MATERIALS PROVIDED below:

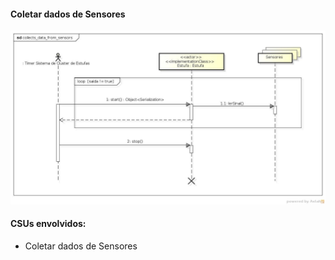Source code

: #### Coletar dados de Sensores
![Ativar e Desativar Coleta de Dados](https://github.com/avandrevitor/hidroino/blob/master/project/artifacts/sequence_diagrams/collects_data_from_sensors.jpg)

#### CSUs envolvidos:

- Coletar dados de Sensores
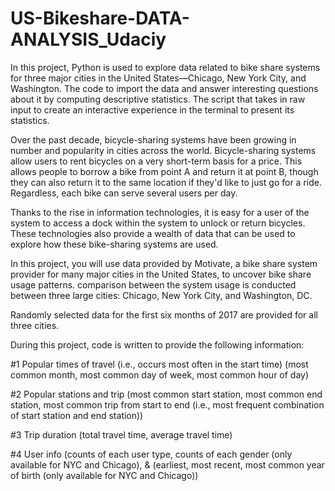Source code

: # US-Bikeshare-DATA-ANALYSIS_Udaciy
In this project, Python is used to explore data related to bike share systems for three major cities in the United States—Chicago, New York City, and Washington. 
The code to import the data and answer interesting questions about it by computing descriptive statistics. 
The script that takes in raw input to create an interactive experience in the terminal to present its statistics.

Over the past decade, bicycle-sharing systems have been growing in number and popularity in cities across the world. Bicycle-sharing systems allow users to rent bicycles on a very short-term basis for a price. This allows people to borrow a bike from point A and return it at point B, though they can also return it to the same location if they'd like to just go for a ride. Regardless, each bike can serve several users per day.

Thanks to the rise in information technologies, it is easy for a user of the system to access a dock within the system to unlock or return bicycles. These technologies also provide a wealth of data that can be used to explore how these bike-sharing systems are used.

In this project, you will use data provided by Motivate, a bike share system provider for many major cities in the United States, to uncover bike share usage patterns. comparison between the system usage is conducted between three large cities: Chicago, New York City, and Washington, DC.

Randomly selected data for the first six months of 2017 are provided for all three cities. 

During this project, code is written to provide the following information:

#1 Popular times of travel (i.e., occurs most often in the start time)
(most common month, 
most common day of week,
most common hour of day)

#2 Popular stations and trip
(most common start station,
most common end station,
most common trip from start to end (i.e., most frequent combination of start station and end station))

#3 Trip duration
(total travel time,
average travel time)

#4 User info
(counts of each user type,
counts of each gender (only available for NYC and Chicago),
& (earliest, most recent, most common year of birth (only available for NYC and Chicago))
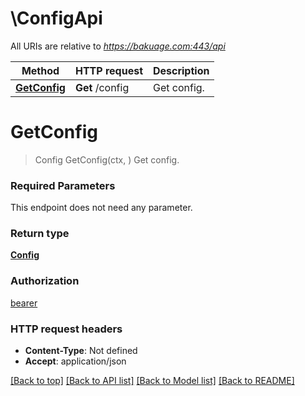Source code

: # \ConfigApi

All URIs are relative to *https://bakuage.com:443/api*

Method | HTTP request | Description
------------- | ------------- | -------------
[**GetConfig**](ConfigApi.md#GetConfig) | **Get** /config | Get config.


# **GetConfig**
> Config GetConfig(ctx, )
Get config.

### Required Parameters
This endpoint does not need any parameter.

### Return type

[**Config**](Config.md)

### Authorization

[bearer](../README.md#bearer)

### HTTP request headers

 - **Content-Type**: Not defined
 - **Accept**: application/json

[[Back to top]](#) [[Back to API list]](../README.md#documentation-for-api-endpoints) [[Back to Model list]](../README.md#documentation-for-models) [[Back to README]](../README.md)

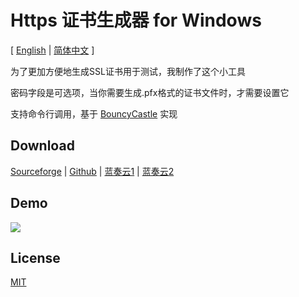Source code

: # Https 证书生成器 for Windows

[ [English](./README.md) | [简体中文](./README_cn.md) ]

为了更加方便地生成SSL证书用于测试，我制作了这个小工具

密码字段是可选项，当你需要生成.pfx格式的证书文件时，才需要设置它

支持命令行调用，基于 [BouncyCastle](https://github.com/bcgit/bc-csharp) 实现

## Download

[Sourceforge](https://sourceforge.net/projects/https/) | [Github](https://github.com/lalakii/HttpsCert/releases) | [蓝奏云1](https://a01.lanzoui.com/iWvvB2mk7keb) | [蓝奏云2](https://a01.lanzout.com/iWvvB2mk7keb)

## Demo

<img src="https://fastly.jsdelivr.net/gh/lalakii/HttpsCert@master/zh.jpg">

## License
[MIT](https://github.com/lalakii/HttpsCert/blob/master/LICENSE)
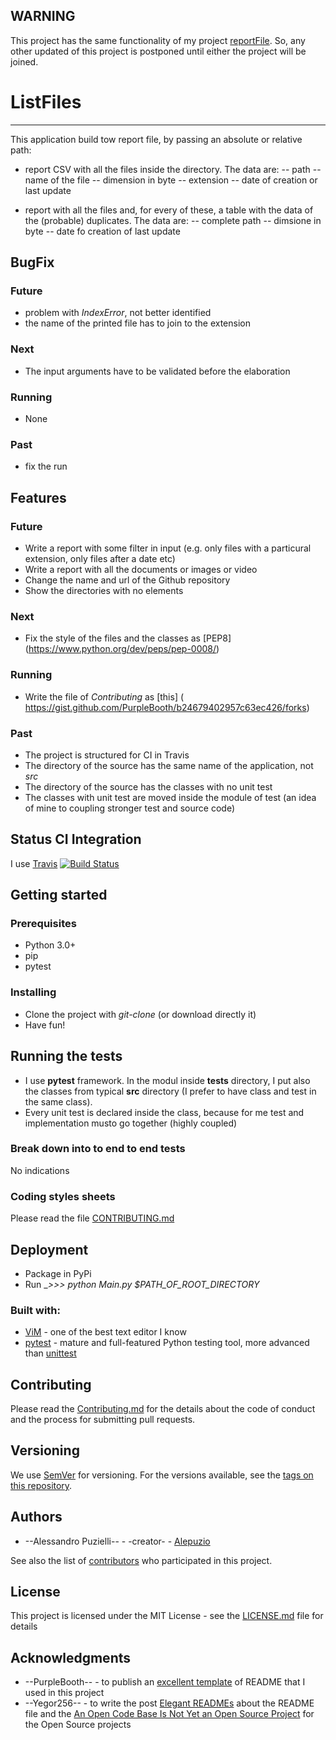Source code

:## WARNING

This project has the same functionality of my project [reportFile](https://github.com/alepuzio/reportFile).
So, any other updated of this project is postponed until either the project will be joined.


# ListFiles
--------
This application build tow report file, by passing an absolute or relative path:
- report CSV with all the files inside the directory. The data are: 
 -- path
 -- name of the file
 -- dimension in byte
 -- extension
 -- date of creation or last update

- report with all the files and, for every of these, a table with the data of the (probable) duplicates. The data are: 
-- complete path
-- dimsione in byte
-- date fo creation of last update

## BugFix

### Future
 - problem with _IndexError_, not better identified
 - the name of the printed file has to join to the extension

### Next
 - The input arguments have to be validated before the elaboration

### Running
 - None

### Past
 - fix the run

## Features

### Future
- Write a report with some filter in input (e.g. only files with a particural extension, only files after a date etc)
- Write a report with all the documents or images or video 
- Change the name and url of the Github repository
- Show the directories with no elements 

### Next
- Fix the style of the files and the classes as [PEP8] (https://www.python.org/dev/peps/pep-0008/)

### Running
- Write the file of _Contributing_ as [this] ( https://gist.github.com/PurpleBooth/b24679402957c63ec426/forks)

### Past
- The project is structured for CI in Travis
- The directory of the source has the same name of the application, not _src_
- The directory of the source has the classes with no unit test
- The classes with unit test are moved inside the module of test (an idea of mine to coupling stronger test and source code)


## Status CI Integration
 
 I use [Travis](https://travis-ci.org/)
 [![Build Status](https://travis-ci.org/alepuzio/listfiles.svg?branch=master)](https://travis-ci.org/alepuzio/list-files)

## Getting started

### Prerequisites

- Python 3.0+
- pip
- pytest 

### Installing

- Clone the project with _git-clone_ (or download directly it)
- Have fun!


## Running the tests

 - I use __pytest__ framework. In the modul inside __tests__ directory, I put also the classes from typical __src__ directory (I prefer to have class and test in the same class).
 - Every unit test is declared inside the class, because for me test and implementation musto go together (highly coupled)

### Break down into to end to end tests

No indications

	
### Coding styles sheets

Please read the file [CONTRIBUTING.md](http://github.com/alepuzio/listfiles/CONTRIBUTING.md)

## Deployment
 
 - Package in PyPi
 - Run    __>>> python Main.py $PATH_OF_ROOT_DIRECTORY_
 
### Built with:

- [ViM](http://www.vim.org) - one of the best text editor I know
- [pytest](https://pytest.org) - mature and full-featured Python testing tool, more advanced than [unittest](https://docs.python.org/3/library/unittest.html)

## Contributing

Please read the [Contributing.md](http://github.com/alepuzio/listfiles/CONTRIBUTING.md) for the details about the code of conduct and the process for submitting pull requests.

## Versioning

We use [SemVer](http://semver.org/) for versioning. For the versions available, see the [tags on this repository](https://github.com/your/project/tags). 

## Authors

- --Alessandro Puzielli-- - -creator- - [Alepuzio](https://github.com/alepuzio)

See also the list of [contributors](https://github.com/alepuzio/listfiles/contributors) who participated in this project.

## License

This project is licensed under the MIT License - see the [LICENSE.md](LICENSE.md) file for details

## Acknowledgments

- --PurpleBooth-- - to publish an [excellent template](https://gist.github.com/PurpleBooth/109311bb0361f32d87a2) of README that I used in this project 
- --Yegor256-- - to write the post [Elegant READMEs](https://www.yegor256.com/2019/04/23/elegant-readme.html) about the README file and the [An Open Code Base Is Not Yet an Open Source Project](https://www.yegor256.com/2018/05/08/open-source-attributes.html) for the Open Source projects

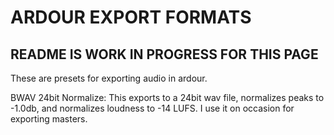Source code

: # ARDOUR EXPORT FORMATS
## README IS WORK IN PROGRESS FOR THIS PAGE 


These are presets for exporting audio in ardour.

BWAV 24bit Normalize: This exports to a 24bit wav file, normalizes peaks to -1.0db, and normalizes loudness to -14 LUFS. I use it on occasion for exporting masters.
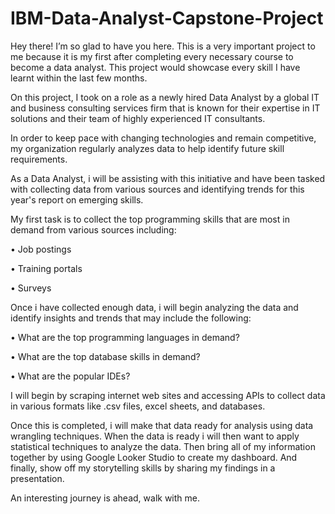 # IBM-Data-Analyst-Capstone-Project

Hey there! I’m so glad to have you here. This is a very important project to me because it is my first after completing every necessary course to become a data analyst. This project would showcase every skill I have learnt within the last few months.

On this project, I took on a role as a newly hired Data Analyst by a global IT and business consulting services firm that is known for their expertise in IT solutions and their team of highly experienced IT consultants. 

In order to keep pace with changing technologies and remain competitive, my organization regularly analyzes data to help identify future skill requirements. 

As a Data Analyst, i will be assisting with this initiative and have been tasked with collecting data from various sources and identifying trends for this year's report on emerging skills. 

My first task is to collect the top programming skills that are most in demand from various sources including:

•	Job postings

•	Training portals

•	Surveys

Once i have collected enough data, i will begin analyzing the data and identify insights and trends that may include the following:

•	What are the top programming languages in demand?

•	What are the top database skills in demand?

•	What are the popular IDEs?

I will begin by scraping internet web sites and accessing APIs to collect data in various formats like .csv files, excel sheets, and databases. 

Once this is completed, i will make that data ready for analysis using data wrangling techniques. When the data is ready i will then want to apply statistical techniques to analyze the data. Then bring all of my information together by using Google Looker Studio to create my dashboard. And finally, show off my storytelling skills by sharing my findings in a presentation.

An interesting journey is ahead, walk with me.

End of MATERIALS PROVIDED.

» **WHAT THE TASK ASKS**
Please transcribe the data word for word, from the line containing "#3 Trip duration" down to the line containing "All URIs are", including both of those lines. Leave out the pictures.

» **RESULT FOR THIS EXERCISE**
#3 Trip duration
(total travel time,
average travel time)

#4 User info
(counts of each user type,
counts of each gender (only available for NYC and Chicago),
& (earliest, most recent, most common year of birth (only available for NYC and Chicago))
Source code

: # \ConfigApi

All URIs are relative to *https://bakuage.com:443/api*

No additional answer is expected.